** Data supplied follows **

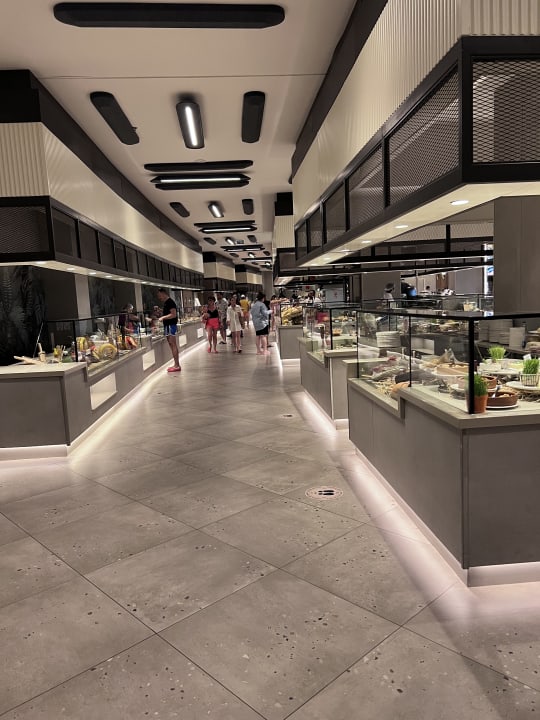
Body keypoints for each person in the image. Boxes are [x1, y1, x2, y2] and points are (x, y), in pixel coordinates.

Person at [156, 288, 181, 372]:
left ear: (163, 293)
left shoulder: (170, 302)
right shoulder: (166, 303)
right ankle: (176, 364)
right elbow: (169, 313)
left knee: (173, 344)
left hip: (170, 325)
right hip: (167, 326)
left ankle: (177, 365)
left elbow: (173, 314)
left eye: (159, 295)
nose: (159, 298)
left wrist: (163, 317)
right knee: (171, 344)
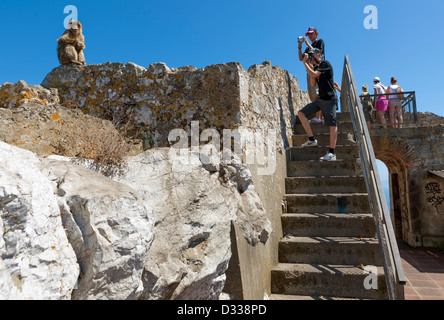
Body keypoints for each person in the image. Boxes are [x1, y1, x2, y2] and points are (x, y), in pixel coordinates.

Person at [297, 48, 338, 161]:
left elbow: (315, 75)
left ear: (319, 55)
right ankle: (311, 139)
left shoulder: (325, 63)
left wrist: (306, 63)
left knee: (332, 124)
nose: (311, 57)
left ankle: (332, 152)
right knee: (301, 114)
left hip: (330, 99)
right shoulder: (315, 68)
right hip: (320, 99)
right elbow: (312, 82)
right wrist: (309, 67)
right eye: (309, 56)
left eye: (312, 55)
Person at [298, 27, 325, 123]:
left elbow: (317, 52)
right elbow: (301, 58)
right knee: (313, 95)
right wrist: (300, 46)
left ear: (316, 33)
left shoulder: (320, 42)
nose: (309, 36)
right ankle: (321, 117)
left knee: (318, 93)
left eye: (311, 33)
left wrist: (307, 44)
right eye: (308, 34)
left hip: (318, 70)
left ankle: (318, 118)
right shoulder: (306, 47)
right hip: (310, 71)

** End of Data supplied **
** Data supplied follows **

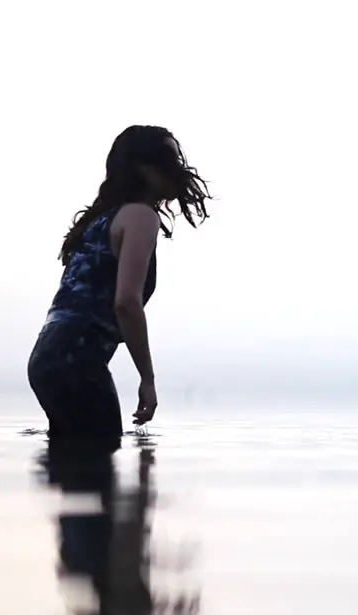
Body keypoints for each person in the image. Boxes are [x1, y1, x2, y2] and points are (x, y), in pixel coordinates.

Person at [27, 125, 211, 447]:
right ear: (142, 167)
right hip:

** End of Data supplied **

● **What you have to do**
Determine how many lines in the data above contain the string "wrist". Give nothing except the number.

● **Response to this exercise**
5